Transmite a sensação de decaimento e incerteza a cada capítulo e demonstra parte da sensação humana e experiência histórica de viver uma crise. Um momento de transformação que não nos situa nem no ponto A, nem no B; e as representações de mundo “transmorfas” dela derivadas.Personagens que revelam a experiência de loucura e dissociação como comuns dos momentos de ruptura histórica. Pode ser considerada genial, um gênio de seu contexto, com certeza. Mas a experiência de leitura em si, hoje, me pareceu um pouco simplista, concisa, ou mesmo repetitiva, na concretização das vidas dos personagens; apesar da premissa que tanto engloba e deseja representar.

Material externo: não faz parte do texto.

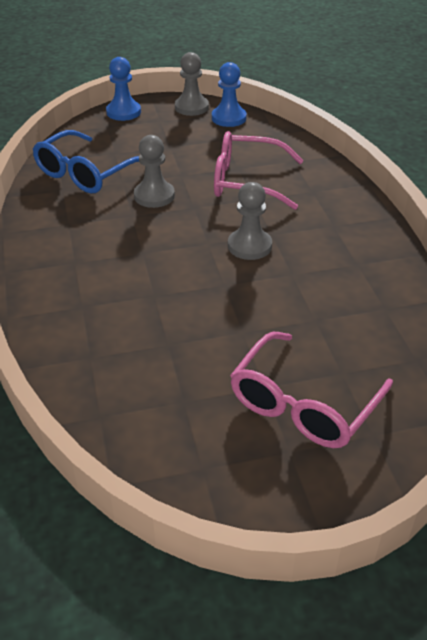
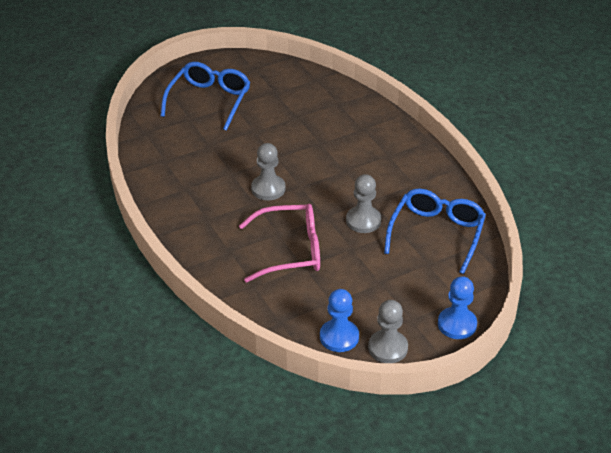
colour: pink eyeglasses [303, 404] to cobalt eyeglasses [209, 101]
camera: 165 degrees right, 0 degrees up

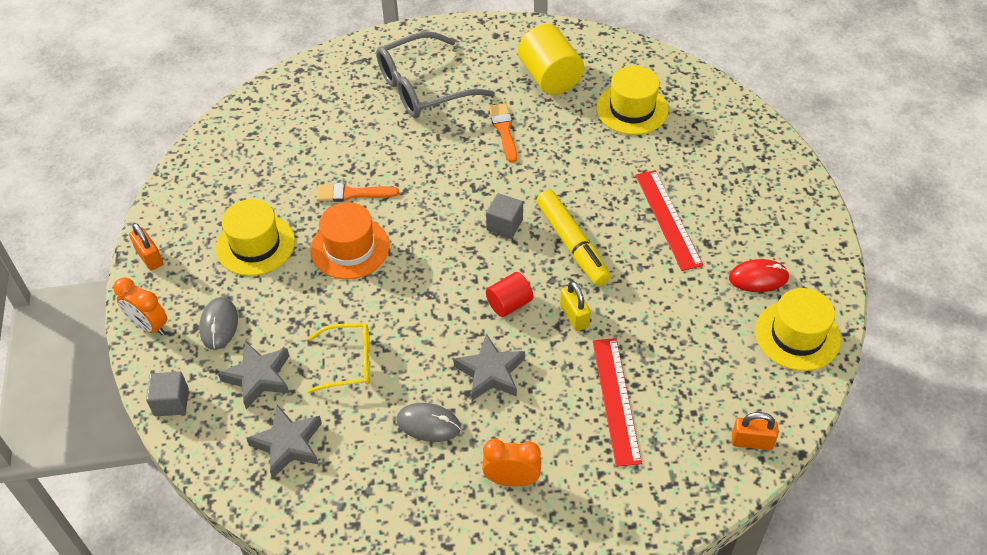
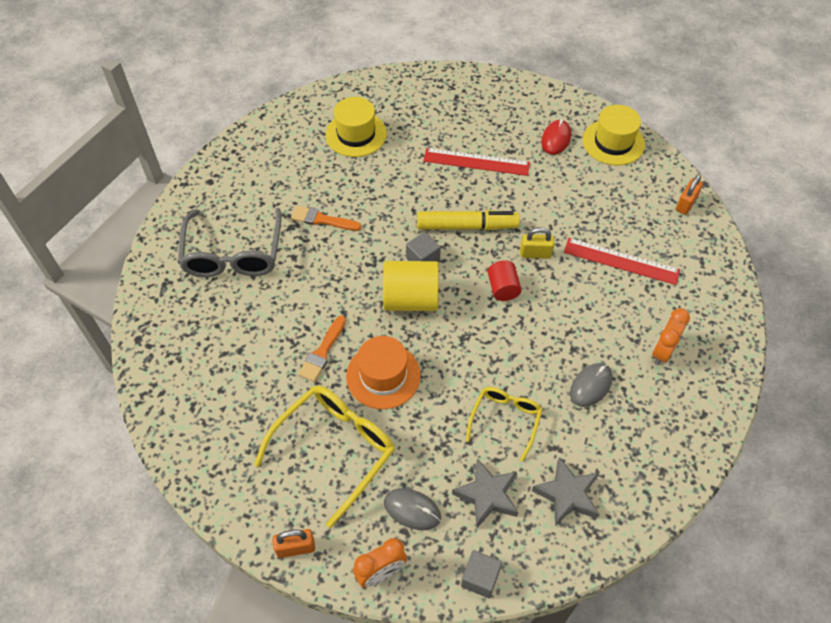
missing: gray five-pointed star [490, 372]
relocated: yellow cylinder [550, 77] to [411, 299]
exchanged: yellow top hat [255, 245] to yellow eyeglasses [335, 449]
camera: 65 degrees left, 5 degrees up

Como fui desprezar o escritor paraibano em minha juventude? Ler FOGO MORTO agora é tentar recuperar o texto espetacular de José Lins do Rego em sua plenitude. Um pedaço de Brasil através de 3 personagens distintos (o seleiro José Amaro, o dono de engenho Lula de Holanda e o Capitão Vitorino, um defensor dos excluídos e injustiçados e, ao mesmo tempo, boca suja descarado que destrata mulher e negro, ou seja, um personagem ambíguo apaixonante), com histórias marcantes que se cruzam, com pouca ou total importância dentro das outras. Um mega romance, sem mais palavras para exaltá-lo. Uau...
Regionalista, realista, focado nas misérias de nordestinos pobres que enfrentam não somente as dificuldades do clima árido e da seca, mas, principalmente, os mandos e desmandos dos senhores de terra, encontrando refúgio, muitas vezes, na violência do cangaço. Tem um forte tom racista em alguns momentos, mas é uma boa leitura.
3.5⭐️ Aborda a vida da região canavieira na Paraíba após o fim da escravidão. Interessante. Mestre Amaro, Vitorino, Coronel Lula, Passarinho são personagens marcantes e que são universais e regionais ao mesmo tempo. Apenas a forma que foi escrita a história não me impressionou, às vezes achei elaborada demais e não refletia exatamente a pobreza e simplicidade dos lugares.
Incapaz de escrever uma resenha que seja digna desta preciosidade literária, deixo meu apelo para quem quer que me esteja lendo agora: Leia e seja arrebatado(a) pela genialidade de José Lins do Rego, habilidoso escritor e pintor da realidade brasileira de tempos passados.
Meu primeiro encontro com Lins do Rego e devo dizer que gostei muito de sua escrita, é de uma linguagem e narração boa. Além disso, o livro captou a essência da época e região retratada com riqueza de detalhes e costumes.
Como esse livro é bom! Não dava muita coisa por ele, mas, à medida que lia, ia deixando me envolver pela história e pelos personagens, percebendo toda a riqueza e a força da construção narrativa. Um grande livro.
Que tipo de força resiste no vácuo da monarquia brasileira? Em Fogo Morto ninguém sabe direito e todo mundo tenta abrir a própria picada se apegando a um senso próprio de relevância. É dolorido e me mostrou um tipo de violência educada, de algoz camarada, que morde sem ladrar.